Senator John McCain, for example, noted that his primary lesson was “the need for a complete overhaul of the U.S. approach to stabilization and reconstruction operations,” and USAID administrator Dr. Rajiv Shah spoke about the failure of coordination between U.S. civilian and military entities rather than U.S. coordination with Iraqi counterparts. In contrast, Prime Minister Nouri al-Maliki’s principal statement was that failures stemmed from “poor American knowledge about what Iraq needed.” While there is some overlap between these two broad narratives, it is vital to recognize that Iraq and the United States have very different ideas about the core errors of the American occupation of Iraq.

This lack of productive communication on the part of the Americans is also illustrated in the format of the report itself. For instance, those interviewed occupied high level positions. On the Iraq side, interviewees were at the level of national government. The American interviewees were similarly placed as ambassadors, generals, and mission directors. While the sentiments expressed in the interviews correlate with experiences of this author while implementing non-governmental development programs in Anbar Province in 2007-2008 and again in 2010, and with thoughts expressed by civil society leaders during those tours, if the United States is to gain a clearer picture of what went right and wrong, future investigations should call on individuals from lower levels of society. This is particularly true in a country such as Iraq, which often displays startlingly large divides between national and local narratives. Of course, talking to Iraq’s district level leaders and civil society organizers during such a mission would make even more sense than adding them to the roster of interviewees post-occupation.

For example, procuring perceptions from district level Iraqi sources on what exactly needed rebuilding and how to go about it would have been particularly beneficial. Because the SIGIR report, like many reports and publications on the subject of assistance, fails to specifically define reconstruction funding, the term includes everything from equipping security forces to rebuilding electrical infrastructure to creating civil society programs. This conflation was also true on the ground, and as a result local knowledge was needed to muddle through the specificities.

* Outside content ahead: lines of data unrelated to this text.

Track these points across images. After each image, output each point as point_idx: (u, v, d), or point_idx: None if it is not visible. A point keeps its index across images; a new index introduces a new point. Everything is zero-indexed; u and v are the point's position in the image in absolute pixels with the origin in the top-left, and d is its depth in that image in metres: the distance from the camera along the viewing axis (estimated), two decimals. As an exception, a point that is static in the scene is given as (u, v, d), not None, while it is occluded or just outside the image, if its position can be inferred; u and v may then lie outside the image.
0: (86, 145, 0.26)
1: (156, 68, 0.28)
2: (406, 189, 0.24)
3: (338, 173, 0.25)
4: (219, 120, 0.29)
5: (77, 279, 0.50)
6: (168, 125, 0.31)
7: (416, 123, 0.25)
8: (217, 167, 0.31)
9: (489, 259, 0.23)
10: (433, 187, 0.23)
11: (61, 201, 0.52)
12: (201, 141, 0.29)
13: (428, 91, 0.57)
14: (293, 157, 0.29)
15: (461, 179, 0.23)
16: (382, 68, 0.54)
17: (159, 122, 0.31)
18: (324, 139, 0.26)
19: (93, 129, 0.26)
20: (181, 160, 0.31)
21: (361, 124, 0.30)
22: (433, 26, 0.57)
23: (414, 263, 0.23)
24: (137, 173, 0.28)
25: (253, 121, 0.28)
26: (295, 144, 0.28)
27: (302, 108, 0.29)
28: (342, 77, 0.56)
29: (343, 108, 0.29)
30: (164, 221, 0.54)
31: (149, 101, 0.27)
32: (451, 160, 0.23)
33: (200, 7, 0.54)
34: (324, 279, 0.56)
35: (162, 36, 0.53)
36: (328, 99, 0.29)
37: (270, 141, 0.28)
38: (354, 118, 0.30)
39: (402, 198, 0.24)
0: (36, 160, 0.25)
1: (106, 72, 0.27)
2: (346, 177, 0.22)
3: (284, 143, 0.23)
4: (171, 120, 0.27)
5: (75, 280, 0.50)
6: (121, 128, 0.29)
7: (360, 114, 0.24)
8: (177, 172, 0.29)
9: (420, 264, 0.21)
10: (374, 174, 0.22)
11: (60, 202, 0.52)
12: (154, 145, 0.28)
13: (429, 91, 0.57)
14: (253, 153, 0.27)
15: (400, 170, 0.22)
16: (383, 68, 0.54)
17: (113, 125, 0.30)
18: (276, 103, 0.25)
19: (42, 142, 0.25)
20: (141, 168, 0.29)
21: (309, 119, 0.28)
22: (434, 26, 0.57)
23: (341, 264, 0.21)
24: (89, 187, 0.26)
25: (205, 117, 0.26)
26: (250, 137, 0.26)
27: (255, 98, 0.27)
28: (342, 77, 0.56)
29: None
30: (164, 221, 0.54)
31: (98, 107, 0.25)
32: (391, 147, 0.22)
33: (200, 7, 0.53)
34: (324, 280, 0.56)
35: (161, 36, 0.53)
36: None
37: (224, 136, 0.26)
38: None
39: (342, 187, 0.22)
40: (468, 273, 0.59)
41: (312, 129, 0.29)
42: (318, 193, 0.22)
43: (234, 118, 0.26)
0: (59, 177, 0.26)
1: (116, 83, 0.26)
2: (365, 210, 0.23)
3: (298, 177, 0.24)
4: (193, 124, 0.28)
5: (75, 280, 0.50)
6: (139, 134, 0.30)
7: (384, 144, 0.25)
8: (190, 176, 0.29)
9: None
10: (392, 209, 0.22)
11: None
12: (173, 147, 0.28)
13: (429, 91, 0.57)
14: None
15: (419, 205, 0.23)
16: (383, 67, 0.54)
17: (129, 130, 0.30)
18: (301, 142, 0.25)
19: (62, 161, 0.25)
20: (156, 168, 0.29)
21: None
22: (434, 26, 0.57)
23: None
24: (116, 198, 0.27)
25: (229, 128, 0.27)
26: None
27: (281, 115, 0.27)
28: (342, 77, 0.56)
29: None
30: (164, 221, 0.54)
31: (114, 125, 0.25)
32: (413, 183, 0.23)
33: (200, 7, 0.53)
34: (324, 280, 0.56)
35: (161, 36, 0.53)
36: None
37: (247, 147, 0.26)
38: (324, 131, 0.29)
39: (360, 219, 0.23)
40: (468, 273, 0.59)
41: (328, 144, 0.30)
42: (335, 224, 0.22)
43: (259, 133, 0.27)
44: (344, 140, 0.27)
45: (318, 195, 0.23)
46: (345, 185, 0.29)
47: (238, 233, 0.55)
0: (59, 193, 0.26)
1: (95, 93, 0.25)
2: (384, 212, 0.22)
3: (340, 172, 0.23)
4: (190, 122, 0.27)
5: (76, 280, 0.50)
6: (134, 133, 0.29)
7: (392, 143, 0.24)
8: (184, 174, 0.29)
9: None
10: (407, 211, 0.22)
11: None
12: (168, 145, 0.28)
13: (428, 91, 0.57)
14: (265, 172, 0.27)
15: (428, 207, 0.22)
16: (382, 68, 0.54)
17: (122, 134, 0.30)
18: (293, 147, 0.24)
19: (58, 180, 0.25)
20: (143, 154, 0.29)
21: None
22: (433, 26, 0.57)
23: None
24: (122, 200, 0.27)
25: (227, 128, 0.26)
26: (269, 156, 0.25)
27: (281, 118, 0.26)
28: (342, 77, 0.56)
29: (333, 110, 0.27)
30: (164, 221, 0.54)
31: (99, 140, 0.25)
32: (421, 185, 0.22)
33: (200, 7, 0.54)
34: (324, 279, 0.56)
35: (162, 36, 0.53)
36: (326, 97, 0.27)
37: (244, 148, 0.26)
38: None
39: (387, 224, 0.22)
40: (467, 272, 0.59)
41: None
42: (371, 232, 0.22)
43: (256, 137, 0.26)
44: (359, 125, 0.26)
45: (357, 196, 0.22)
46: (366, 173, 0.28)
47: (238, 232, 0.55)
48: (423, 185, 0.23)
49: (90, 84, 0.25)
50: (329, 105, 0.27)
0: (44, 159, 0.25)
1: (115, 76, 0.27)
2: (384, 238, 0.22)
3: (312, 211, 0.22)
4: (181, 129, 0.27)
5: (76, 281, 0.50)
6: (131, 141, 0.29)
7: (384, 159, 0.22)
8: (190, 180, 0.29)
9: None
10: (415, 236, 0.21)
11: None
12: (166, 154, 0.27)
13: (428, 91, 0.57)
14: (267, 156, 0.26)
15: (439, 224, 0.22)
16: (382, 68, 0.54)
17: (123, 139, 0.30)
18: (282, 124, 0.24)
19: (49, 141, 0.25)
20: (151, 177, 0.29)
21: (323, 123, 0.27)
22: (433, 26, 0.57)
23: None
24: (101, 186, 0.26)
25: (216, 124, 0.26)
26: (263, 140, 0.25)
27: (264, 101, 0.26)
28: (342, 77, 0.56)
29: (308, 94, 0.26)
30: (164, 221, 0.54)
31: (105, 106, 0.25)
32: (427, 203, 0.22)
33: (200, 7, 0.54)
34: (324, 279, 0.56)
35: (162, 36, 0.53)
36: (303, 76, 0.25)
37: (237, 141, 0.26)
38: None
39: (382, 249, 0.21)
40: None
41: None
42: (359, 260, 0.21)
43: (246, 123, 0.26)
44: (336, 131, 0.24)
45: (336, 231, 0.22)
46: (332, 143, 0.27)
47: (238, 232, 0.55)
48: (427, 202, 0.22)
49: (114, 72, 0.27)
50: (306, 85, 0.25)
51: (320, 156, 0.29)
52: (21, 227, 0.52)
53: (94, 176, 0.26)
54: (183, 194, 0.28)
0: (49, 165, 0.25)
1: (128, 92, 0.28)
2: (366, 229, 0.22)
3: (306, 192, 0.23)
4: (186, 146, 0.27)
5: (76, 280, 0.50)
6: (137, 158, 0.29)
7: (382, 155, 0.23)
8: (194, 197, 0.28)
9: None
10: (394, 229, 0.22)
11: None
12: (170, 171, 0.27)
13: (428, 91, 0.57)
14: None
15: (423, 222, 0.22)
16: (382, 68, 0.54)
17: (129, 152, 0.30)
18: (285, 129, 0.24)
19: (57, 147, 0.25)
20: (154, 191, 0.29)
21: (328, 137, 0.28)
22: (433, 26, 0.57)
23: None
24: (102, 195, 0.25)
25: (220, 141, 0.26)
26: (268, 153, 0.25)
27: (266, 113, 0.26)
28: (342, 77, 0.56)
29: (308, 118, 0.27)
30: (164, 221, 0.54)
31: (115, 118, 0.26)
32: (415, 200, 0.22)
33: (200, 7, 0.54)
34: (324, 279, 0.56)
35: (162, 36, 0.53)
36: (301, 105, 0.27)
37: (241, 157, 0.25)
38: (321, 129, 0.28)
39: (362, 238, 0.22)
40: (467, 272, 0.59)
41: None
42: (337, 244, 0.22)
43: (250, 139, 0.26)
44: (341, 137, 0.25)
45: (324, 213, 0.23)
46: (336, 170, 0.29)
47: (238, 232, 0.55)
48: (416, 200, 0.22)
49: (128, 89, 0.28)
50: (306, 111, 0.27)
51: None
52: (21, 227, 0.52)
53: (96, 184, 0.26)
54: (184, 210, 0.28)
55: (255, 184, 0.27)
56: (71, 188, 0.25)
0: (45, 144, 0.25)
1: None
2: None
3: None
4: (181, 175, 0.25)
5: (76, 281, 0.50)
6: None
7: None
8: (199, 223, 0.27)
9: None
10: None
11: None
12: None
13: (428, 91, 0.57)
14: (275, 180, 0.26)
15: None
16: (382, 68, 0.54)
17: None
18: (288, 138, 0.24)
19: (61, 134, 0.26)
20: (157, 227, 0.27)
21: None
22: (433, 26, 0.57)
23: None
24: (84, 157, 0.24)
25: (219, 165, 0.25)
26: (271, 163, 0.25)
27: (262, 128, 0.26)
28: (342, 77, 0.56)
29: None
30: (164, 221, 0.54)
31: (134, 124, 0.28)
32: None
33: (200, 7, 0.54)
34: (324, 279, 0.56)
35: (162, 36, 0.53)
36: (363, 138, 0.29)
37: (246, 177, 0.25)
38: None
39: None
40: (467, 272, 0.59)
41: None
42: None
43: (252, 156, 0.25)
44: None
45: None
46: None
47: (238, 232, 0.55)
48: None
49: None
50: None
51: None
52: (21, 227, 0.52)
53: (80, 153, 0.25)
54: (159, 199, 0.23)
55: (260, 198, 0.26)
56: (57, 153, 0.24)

Perhaps the most apt example of this problem was the much-maligned Fallujah water treatment plant—a massive construction project designed to serve far more people than actually lived within its intended range and with no infrastructure to carry it out. It was poorly constructed due to the United States hiring contractors that Iraqi interviewees stated should have been avoided, and it was ultimately left unfinished. The plant has become synonymous in the minds of Iraqis with avoidable blunders. Instead of its intended effect, it served to convince the population that America was simply not paying attention.

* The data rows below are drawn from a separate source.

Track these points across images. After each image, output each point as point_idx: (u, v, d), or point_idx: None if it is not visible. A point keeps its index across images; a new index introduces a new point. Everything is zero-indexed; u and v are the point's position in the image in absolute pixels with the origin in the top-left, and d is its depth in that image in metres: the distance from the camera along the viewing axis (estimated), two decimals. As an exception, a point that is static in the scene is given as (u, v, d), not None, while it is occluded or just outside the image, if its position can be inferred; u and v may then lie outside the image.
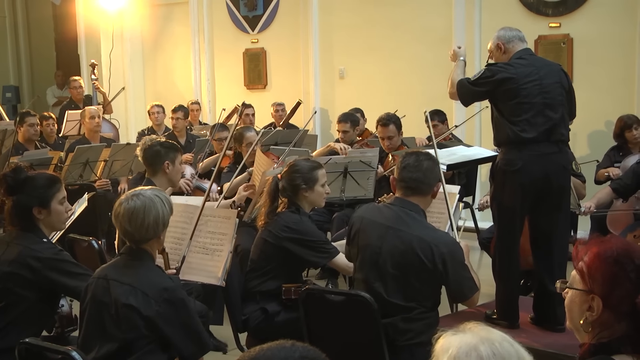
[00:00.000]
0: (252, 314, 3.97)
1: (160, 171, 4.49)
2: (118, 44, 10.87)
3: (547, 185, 4.32)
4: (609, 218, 5.63)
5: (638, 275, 1.96)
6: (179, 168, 4.56)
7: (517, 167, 4.27)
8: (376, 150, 6.06)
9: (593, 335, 2.01)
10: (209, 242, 3.98)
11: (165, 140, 4.77)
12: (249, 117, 8.67)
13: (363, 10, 8.92)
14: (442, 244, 3.39)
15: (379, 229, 3.49)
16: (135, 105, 10.87)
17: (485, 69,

Through SIGIR report material, we thus see that the United States needs to alter its policy such that the design of reconstruction efforts is driven not by U.S. commanders but through better consultation with local leadership and civil society. As such, the design and execution of programming and strategy in reconstruction must be driven by the host country, not by the intervening government—at the very least, far more deeply than was allowed in this case. To paraphrase the Iraqi interviewees, “if intervention is your intervention as opposed to our intervention, it will fail.” Particularly within divided societies such as that of Iraq, those involved in the efforts must include civil society leaders and local officials as well as national leaders.